Calculating the similarity between words and sentences using a lexical database and corpus statistics
This addresses the domain-specific challenge of semantic similarity in natural language processing, with incremental improvements over existing models.
The paper tackles the problem of calculating semantic similarity between words and sentences by proposing a method that uses a lexical database and corpus statistics, achieving Pearson correlation coefficients of 0.8753 for word similarity and 0.8794 for sentence similarity on benchmark datasets.

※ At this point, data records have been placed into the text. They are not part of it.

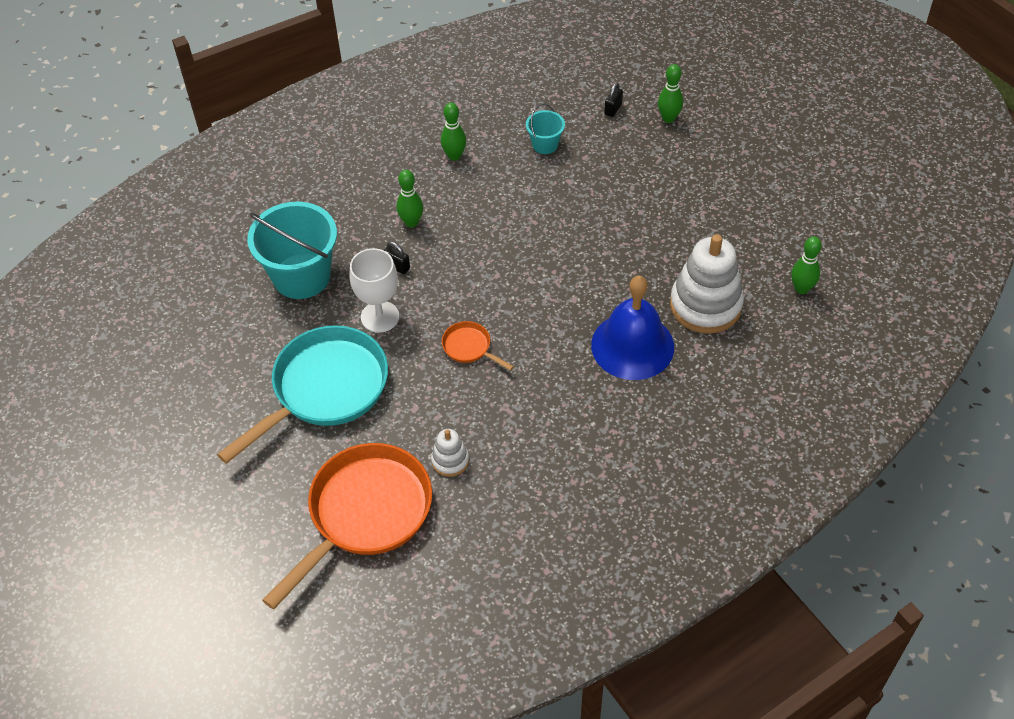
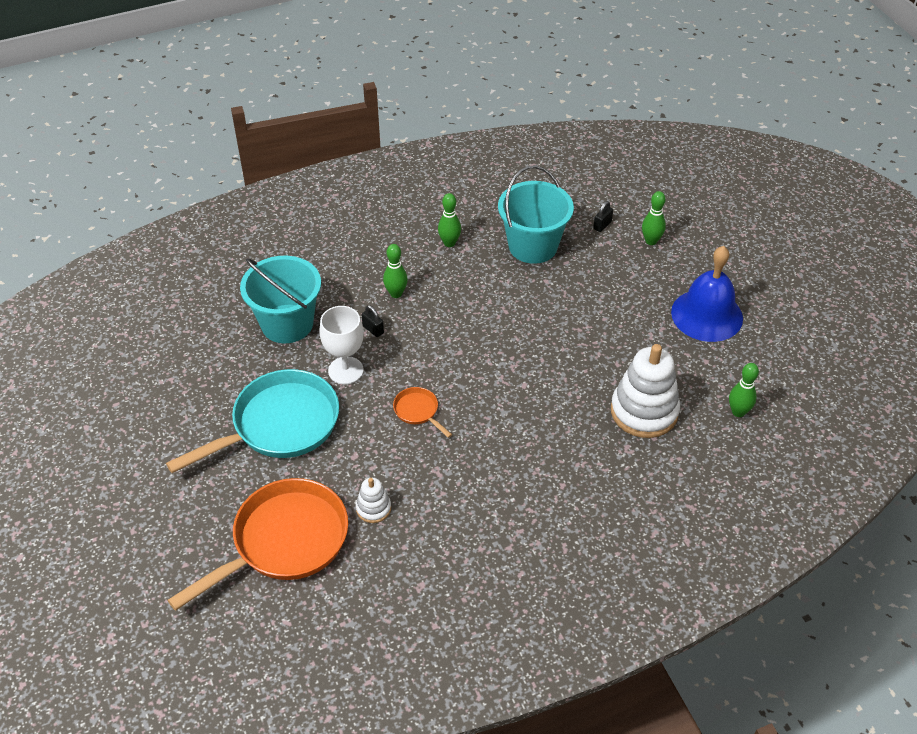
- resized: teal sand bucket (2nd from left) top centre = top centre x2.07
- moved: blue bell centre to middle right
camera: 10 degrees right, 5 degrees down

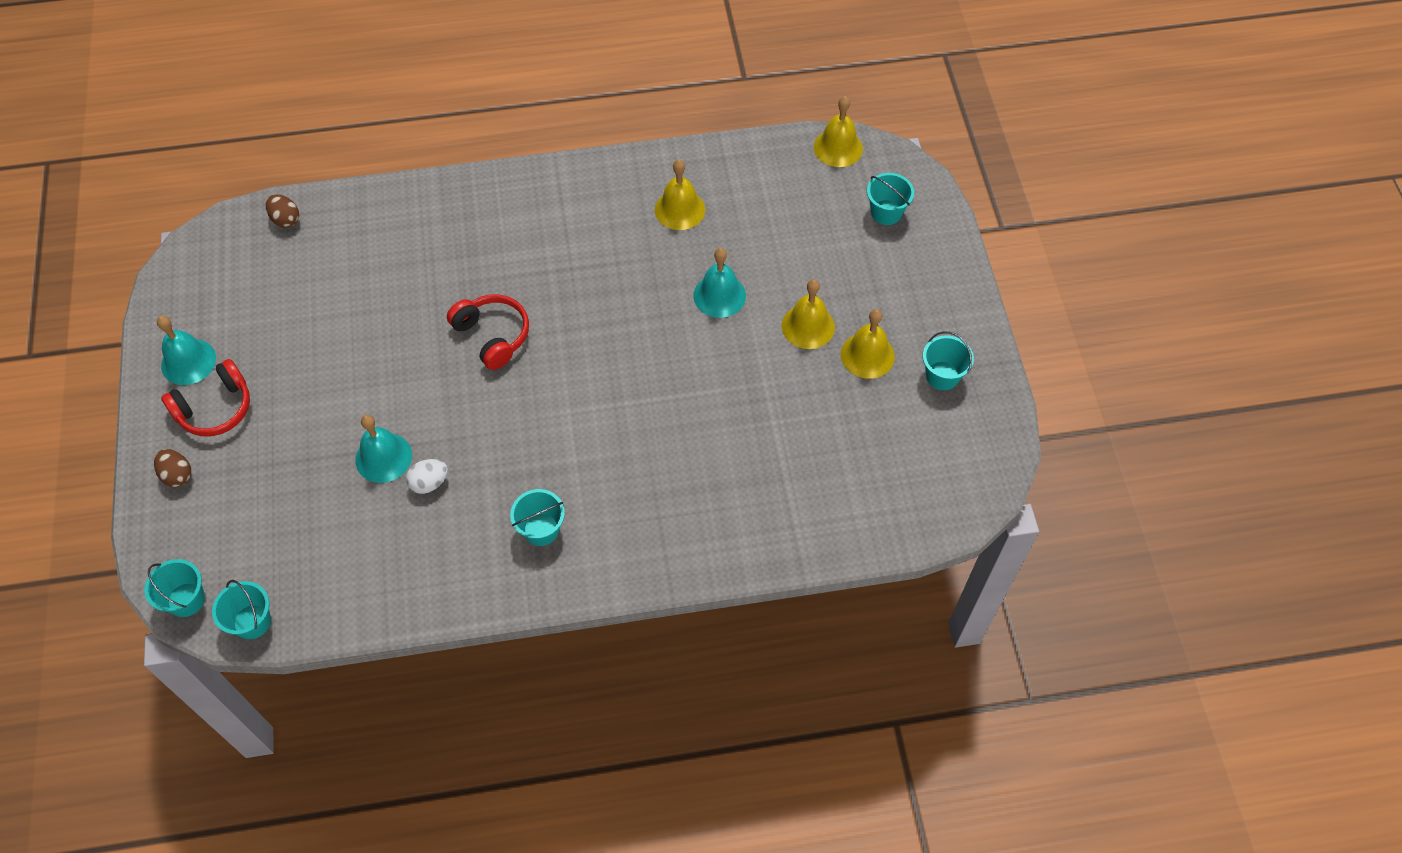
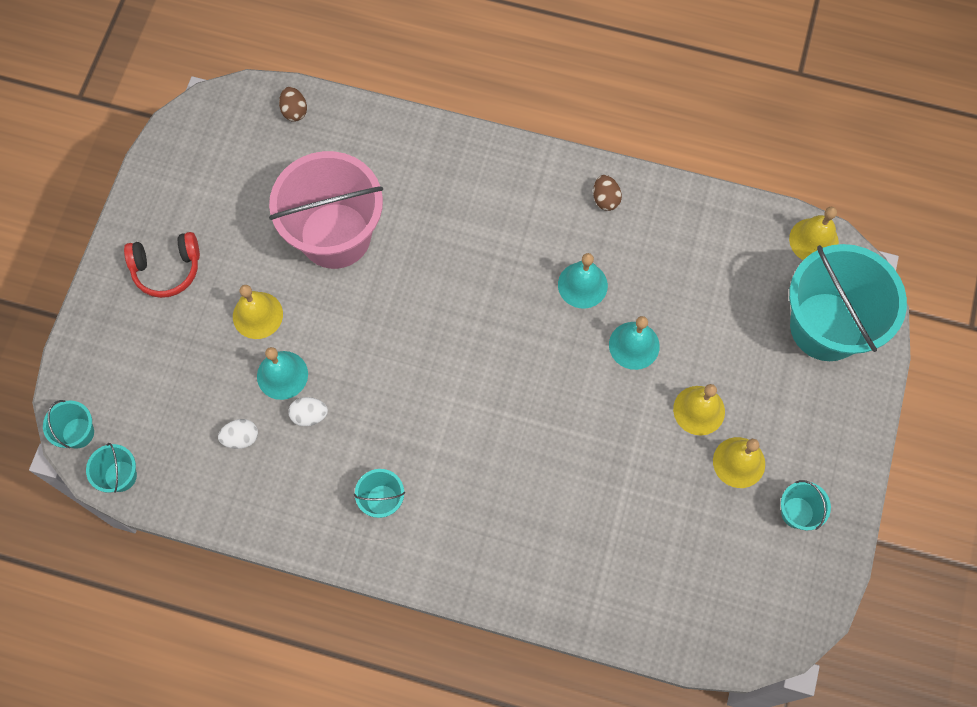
- moved: russet toy egg (1st from left in the first image) middle left to russet toy egg (2nd from left) top centre
- moved: teal bell (1st from left in the first image) middle left to teal bell (2nd from left) centre
- removed: crimson over-ear headphones (2nd from left) centre
- moved: bright yellow bell (1st from left) top centre to middle left
- resized: teal sand bucket (4th from left in the first image) top centre = middle right x2.37
- added: snow-white toy egg (1st from left) middle left
- added: rosy sand bucket top centre
camera: 25 degrees right, 10 degrees up

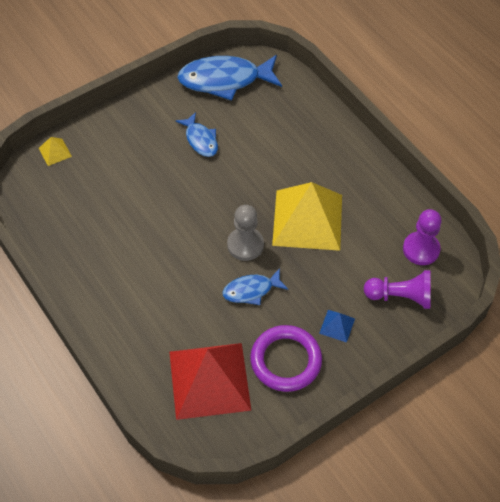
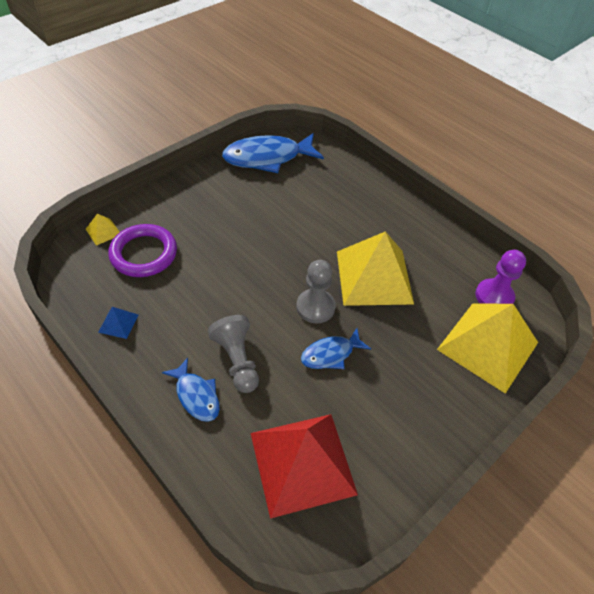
- moved: blue toy fish (1st from left) top centre to middle left
- moved: royal purple torus bottom centre to middle left
- moved: blue pyramid middle right to middle left
- replaced: royal purple pawn (1st from left) middle right to bright yellow pyramid (3rd from left) middle right
- added: grey pawn (1st from left) centre
camera: 10 degrees left, 5 degrees down

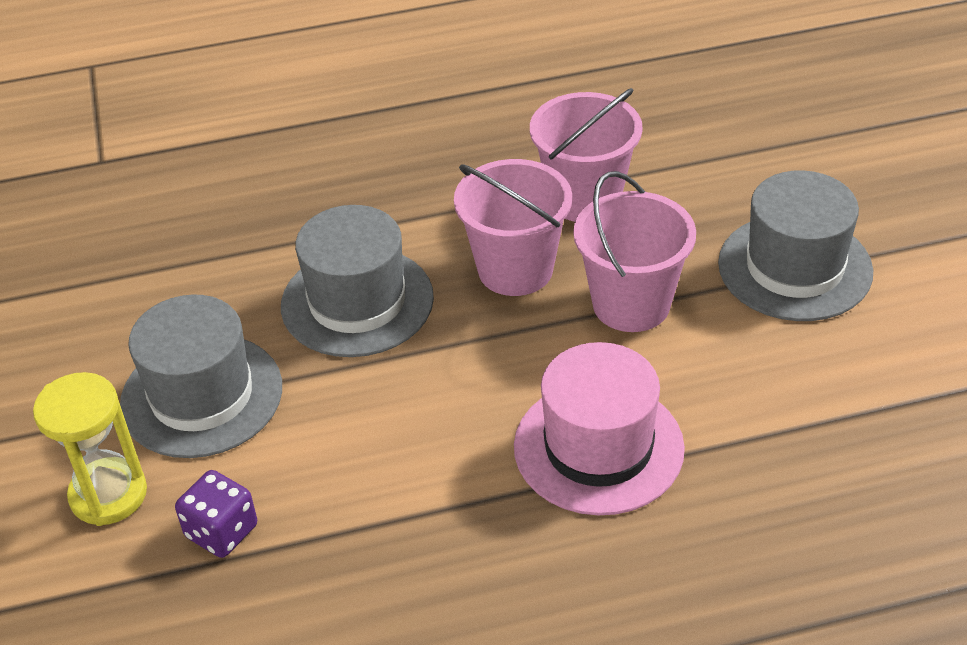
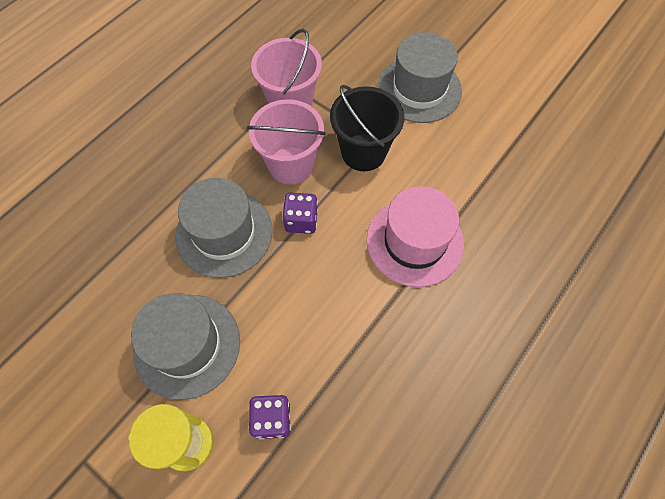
- recoloured: rosy sand bucket (3rd from left) centre to jet-black sand bucket top centre
- added: royal purple game die (2nd from left) centre
camera: 40 degrees left, 20 degrees up

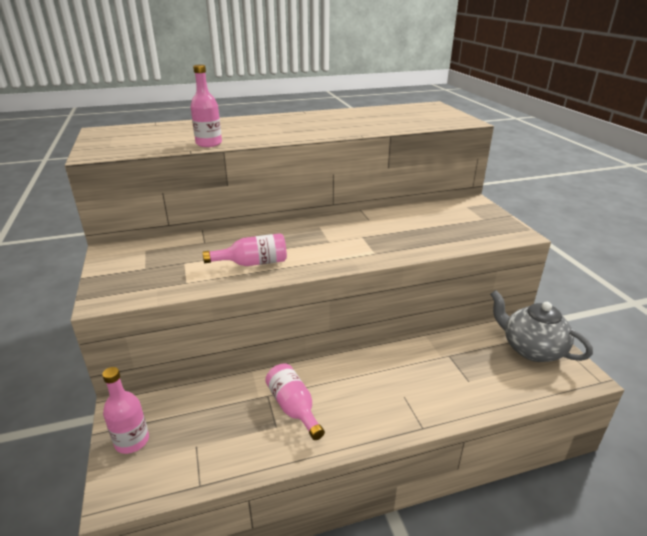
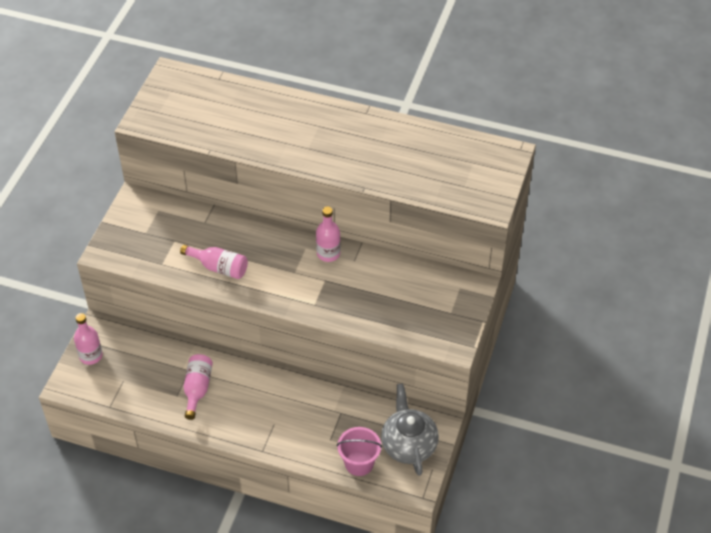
- moved: rosy flask (2nd from left in the first image) top left to rosy flask (4th from left) centre
- added: rosy sand bucket bottom centre
camera: 35 degrees right, 20 degrees up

Calculating the semantic similarity between sentences is a long dealt problem in the area of natural language processing. The semantic analysis field has a crucial role to play in the research related to the text analytics. The semantic similarity differs as the domain of operation differs. In this paper, we present a methodology which deals with this issue by incorporating semantic similarity and corpus statistics. To calculate the semantic similarity between words and sentences, the proposed method follows an edge-based approach using a lexical database. The methodology can be applied in a variety of domains. The methodology has been tested on both benchmark standards and mean human similarity dataset. When tested on these two datasets, it gives highest correlation value for both word and sentence similarity outperforming other similar models. For word similarity, we obtained Pearson correlation coefficient of 0.8753 and for sentence similarity, the correlation obtained is 0.8794.